More Spammers Take Advantage of Location Data
During 2013, a growing number of spammers took advantage of location information encoded in phone numbers to send geo-specific spam, reports Cloudmark, a company that provides messaging security software.
While many regions around the world assign mobile phone numbers to arbitrary pre-assigned blocks reserved specifically for mobile devices, many North American and Caribbean countries have taken a different approach, the company notes in its "2013 Global Messaging Threat Report." The North American Numbering Plan assigns numbers—mobile and landline—to the local exchange dedicated to the geographic region in which they are first registered. In these NANP countries, area codes provide a convenient way to correlate phone numbers with a specific geographic region.
For example, Cloudmark says, New York City's Manhattan borough is assigned area codes 212 and 646. While the portability of mobile numbers allows for users to relocate elsewhere and thereby introduce an error, these area codes are largely representative of the population to which they are assigned.
"Advertisers, spammers and attackers in the United States have long since known of this phenomenon and use it to great effect for targeted messaging," the report states.
Residents of southern Florida are quite familiar with such targeted advertising.
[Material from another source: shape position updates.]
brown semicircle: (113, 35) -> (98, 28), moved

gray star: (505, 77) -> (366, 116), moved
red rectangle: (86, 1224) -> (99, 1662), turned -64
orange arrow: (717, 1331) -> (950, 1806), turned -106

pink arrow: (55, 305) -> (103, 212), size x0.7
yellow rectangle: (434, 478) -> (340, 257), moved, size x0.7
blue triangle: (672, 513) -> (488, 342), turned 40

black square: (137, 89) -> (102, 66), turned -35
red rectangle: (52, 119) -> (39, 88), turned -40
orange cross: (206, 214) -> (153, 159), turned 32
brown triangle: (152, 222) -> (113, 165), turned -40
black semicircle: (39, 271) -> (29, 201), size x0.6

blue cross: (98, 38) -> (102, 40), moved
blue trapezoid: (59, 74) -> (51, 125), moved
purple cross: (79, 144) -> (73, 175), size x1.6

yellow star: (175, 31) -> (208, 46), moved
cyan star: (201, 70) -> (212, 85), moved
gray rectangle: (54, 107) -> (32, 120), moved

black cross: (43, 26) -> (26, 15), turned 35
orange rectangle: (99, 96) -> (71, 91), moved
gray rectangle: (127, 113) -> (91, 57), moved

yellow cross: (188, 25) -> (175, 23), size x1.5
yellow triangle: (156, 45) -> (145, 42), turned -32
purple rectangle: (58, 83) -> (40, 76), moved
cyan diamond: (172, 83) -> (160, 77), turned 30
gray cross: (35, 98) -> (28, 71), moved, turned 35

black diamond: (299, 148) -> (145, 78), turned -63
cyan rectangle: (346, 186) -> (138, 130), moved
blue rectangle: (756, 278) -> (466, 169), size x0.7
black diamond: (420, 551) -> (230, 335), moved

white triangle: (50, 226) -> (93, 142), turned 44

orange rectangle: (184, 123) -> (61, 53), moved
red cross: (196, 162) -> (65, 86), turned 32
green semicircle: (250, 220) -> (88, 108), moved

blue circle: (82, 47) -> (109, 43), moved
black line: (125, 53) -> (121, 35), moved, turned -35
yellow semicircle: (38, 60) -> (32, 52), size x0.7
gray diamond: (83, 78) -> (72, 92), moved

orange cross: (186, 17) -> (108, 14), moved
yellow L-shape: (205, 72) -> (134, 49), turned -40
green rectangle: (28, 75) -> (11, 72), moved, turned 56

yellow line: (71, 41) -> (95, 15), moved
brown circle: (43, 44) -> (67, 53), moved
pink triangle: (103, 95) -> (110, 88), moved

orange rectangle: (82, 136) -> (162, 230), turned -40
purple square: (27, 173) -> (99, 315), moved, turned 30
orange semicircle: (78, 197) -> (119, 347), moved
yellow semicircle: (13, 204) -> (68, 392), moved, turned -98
The area is home to three of the most popular area codes for SMS spam in the country. During 2013, mobile subscribers in the 954, 305 and 786 area codes reported the first, fourth and sixth highest volumes respectively of SMS spam for any single area code in the U.S.
In fact, one of every 10 SMS spam messages landing on U.S. phones ends up in south Florida, and more than half of those messages come from a single local company in the business of buying junk cars, Cloudmark says. Limited by the cost of hauling these junk cars long distances, the spammers choose to focus their SMS advertisements on nearby numbers.
While these area-code-specific techniques are not widely used yet, Cloudmark says they could be problematic if they become widespread. Also, local attacks might be too low impact to attract the attention of law enforcement.
"However, overall SMS spam levels could see a dramatic rise if unscrupulous businesses all over North America turn to this form of unsolicited, targeted advertising in their local markets," the report warns.
Historically, gift card scams had dwarfed other forms of SMS spam, Cloudmark says. But due to an abrupt end to gift card scams in 2013, bank and account phishing attacks were at the top of the list of most prolific SMS spam types: They accounted for 20 percent of the nation's reported SMS spam.
During 2013, 67 percent of SMS spam messages lured U.S.-based victims with various financial offers, according to the report.